# PASSAGE SHOWN
════

We have nothing but tests next week for our students. Two teen classes insist on being allowed to "work together", i.e. cheat. They've insisted I get information about the test for them ahead of time to "prepare" for what's to come. And, the kicker; "Our teachers before have always let us work together and talk." I know I don't look that old, but I'm really older than having been born yesterday! Teenagers make me want to shudder, cringe, cry and scream for our future. I'm not being dramatic in the least!

Aiden and I begin to clean out our apartment today. It's amazing how much stuff accumulates after only four months. We had only purchased the necessary-iron, broom, fan, etc., and we'll leave it behind for the landlord's future tenants. The hardest thing to pack or leave are our books. They become like friends. We read their stories here and if we bring them home, they'll always be our tie to Montenegro (along with the hundreds of pics we have...).

Another apartment to clean, another move. I've done this how many times before? And how many more in the future? People think that this is difficult-to pack up and move across the world to a virtually unknown living/working situation, but what really terrifies me is the thought of moving back to California with permanence, buying a house, having kids and "settling down". I feel as though I've been in transit since high school, or at least my mind was... This was my dream even then. Move. Explore. Venture. Move again. I've got Aiden, something I couldn't fathom back in high school, but I feel as though we're invincible and that there's nothing we can't do and nowhere we can't go. Thank you to you, our loved ones, for being supportive, loving, and patient while we trek around the world. We hope to inspire others to take up the journey and meet us sometime, somewhere. Perhaps permanence is overrated.

════

# EXTRACTED DATA
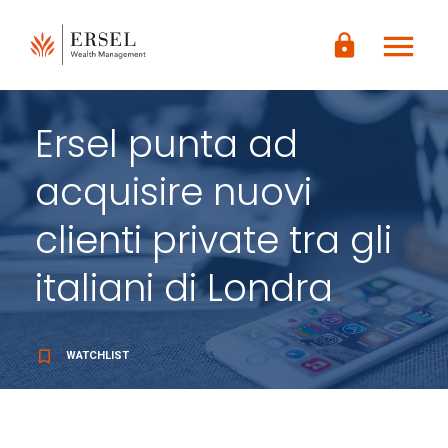
LOGIN
menu
CONTENUTO
lock
PRINCIPALE
PIÈ DI
PAGINA
Ersel punta ad
acquisire nuovi
clienti private tra gli
italiani di Londra
bookmark_border
WATCHLIST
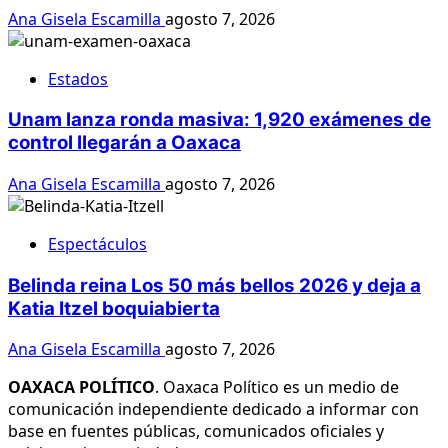
Ana Gisela Escamilla
agosto 7, 2026
Estados
Unam lanza ronda masiva: 1,920 exámenes de
control llegarán a Oaxaca
Ana Gisela Escamilla
agosto 7, 2026
Espectáculos
Belinda reina Los 50 más bellos 2026 y deja a
Katia Itzel boquiabierta
Ana Gisela Escamilla
agosto 7, 2026
OAXACA POLÍTICO
. Oaxaca Político es un medio de
comunicación independiente dedicado a informar con
base en fuentes públicas, comunicados oficiales y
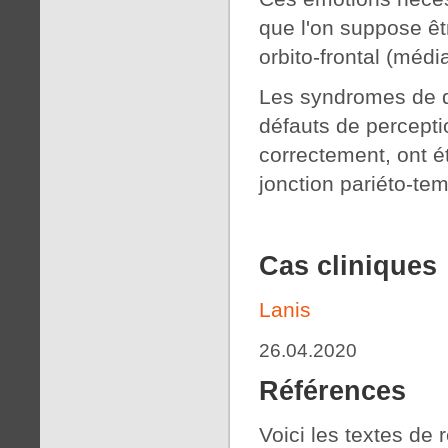
que l'on suppose ê
orbito-frontal (médi
Les syndromes de dé
défauts de percepti
correctement, ont ét
jonction pariéto-tem
Cas cliniques
Lanis
26.04.2020
Références
Voici les textes de 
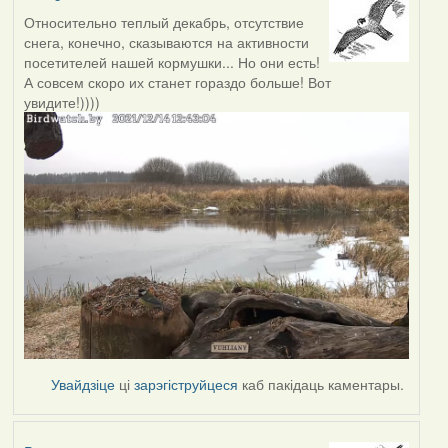
Относительно теплый декабрь, отсутствие
снега, конечно, сказываются на активности
посетителей нашей кормушки... Но они есть!
А совсем скоро их станет гораздо больше! Вот
увидите!))))
Увайдзіце
ці
зарэгіструйцеся
каб пакідаць каментары.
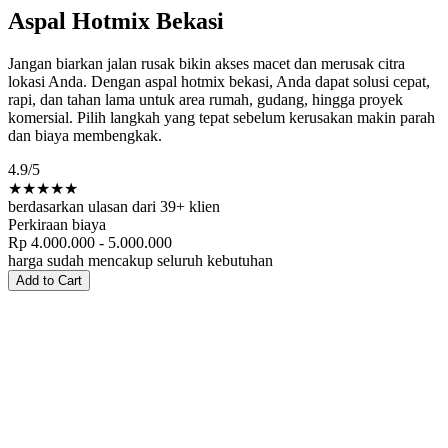
Aspal Hotmix Bekasi
Jangan biarkan jalan rusak bikin akses macet dan merusak citra
lokasi Anda. Dengan aspal hotmix bekasi, Anda dapat solusi cepat,
rapi, dan tahan lama untuk area rumah, gudang, hingga proyek
komersial. Pilih langkah yang tepat sebelum kerusakan makin parah
dan biaya membengkak.
4.9
/5
★★★★★
berdasarkan ulasan dari 39+ klien
Perkiraan biaya
Rp 4.000.000 - 5.000.000
harga sudah mencakup seluruh kebutuhan
Add to Cart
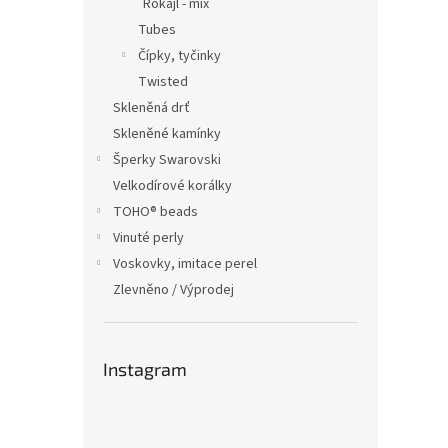
Rokajl - mix
Tubes
Čípky, tyčinky
Twisted
Skleněná drť
Skleněné kamínky
Šperky Swarovski
Velkodírové korálky
TOHO® beads
Vinuté perly
Voskovky, imitace perel
Zlevněno / Výprodej
Instagram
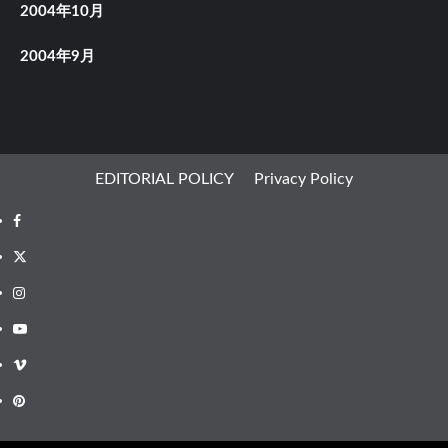
2004年10月
2004年9月
EDITORIAL POLICY
Privacy Policy
Facebook
X
Instagram
Youtube
Vimeo
Pinterest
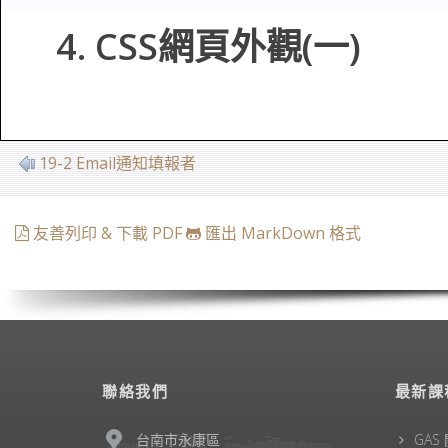
4. CSS網頁外觀(一)
19-2 Email通知填報者
友善列印 & 下載 PDF
匯出 MarkDown 格式
聯絡我們
最新課
台南市永康區
GAS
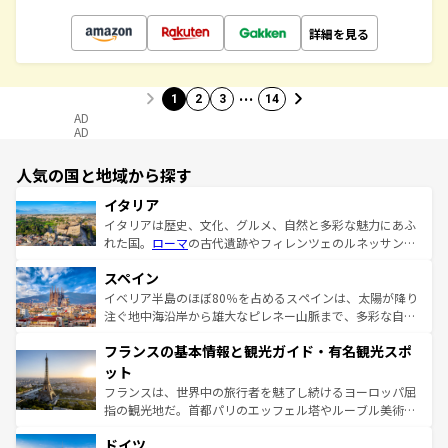
詳細を見る
…
1
2
3
14
AD
AD
人気の国と地域から探す
イタリア
イタリアは歴史、文化、グルメ、自然と多彩な魅力にあふ
れた国。
ローマ
の古代遺跡やフィレンツェのルネッサンス
美術、ヴェネツィアの運河など、歴史あるスポットはもち
スペイン
ろん、トスカーナの美しい田園風景やアマルフィ海岸の絶
景など、自然景観も見逃せない。観光の合間には、本場の
イベリア半島のほぼ80％を占めるスペインは、太陽が降り
ピザやパスタなど、絶品のイタリア料理を堪能することも
注ぐ地中海沿岸から雄大なピレネー山脈まで、多彩な自然
できる。朝目覚めてから夜眠るまで、すべての瞬間を楽し
と文化が詰まったヨーロッパ屈指の旅行先だ。多様な地域
フランスの基本情報と観光ガイド・有名観光スポ
ませてくれるイタリアで、忘れられない旅をしてみよう！
文化が根付くこの国では、情熱的なフラメンコ、熱気あふ
なお、新着のイタリア情報は
コンテンツ一覧
を参照してほ
れる闘牛、そして美味しいタパスが生活の一部となってい
ット
しい。
る。首都マドリードの洗練された雰囲気や、バルセロナの
フランスは、世界中の旅行者を魅了し続けるヨーロッパ屈
アートに溢れた街角から、地方では古代ローマ遺跡や中世
指の観光地だ。首都パリのエッフェル塔やルーブル美術館
の城塞都市、穏やかなビーチリゾートまで多彩な表情を見
といった象徴的なスポットから、田舎町の古風な美しさま
せる。地方によって風土や気候が異なるスペインはその個
ドイツ
で、幅広い魅力が詰まっている。華麗な宮殿、歴史的な大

════

# TASKS TO CARRY OUT
(A) Rewrite the paragraph of the blog post that begins "Aiden and I begin to clean out" as a short list, keeping its main facts.
(B) In the blog post, what will happen to the iron, broom, and fan?
(C) From the blog post, print the part starting with "Aiden and I" and going on through "pics we have...).".
The lines are separate material and have nothing to do with the blog post.

# PROBLEM SOLUTIONS
(A)
- Aiden and I start cleaning out our apartment today.
- A lot of stuff has built up in only four months.
- We bought only the basics (iron, broom, fan, etc.) and will leave them for the landlord's future tenants.
- Our books are the hardest to pack or leave, since they feel like friends.
- If we take them home, they'll always tie us to Montenegro, along with our hundreds of pictures.

(B) They'll be left behind for the landlord's future tenants.

(C)
Aiden and I begin to clean out our apartment today. It's amazing how much stuff accumulates after only four months. We had only purchased the necessary-iron, broom, fan, etc., and we'll leave it behind for the landlord's future tenants. The hardest thing to pack or leave are our books. They become like friends. We read their stories here and if we bring them home, they'll always be our tie to Montenegro (along with the hundreds of pics we have...).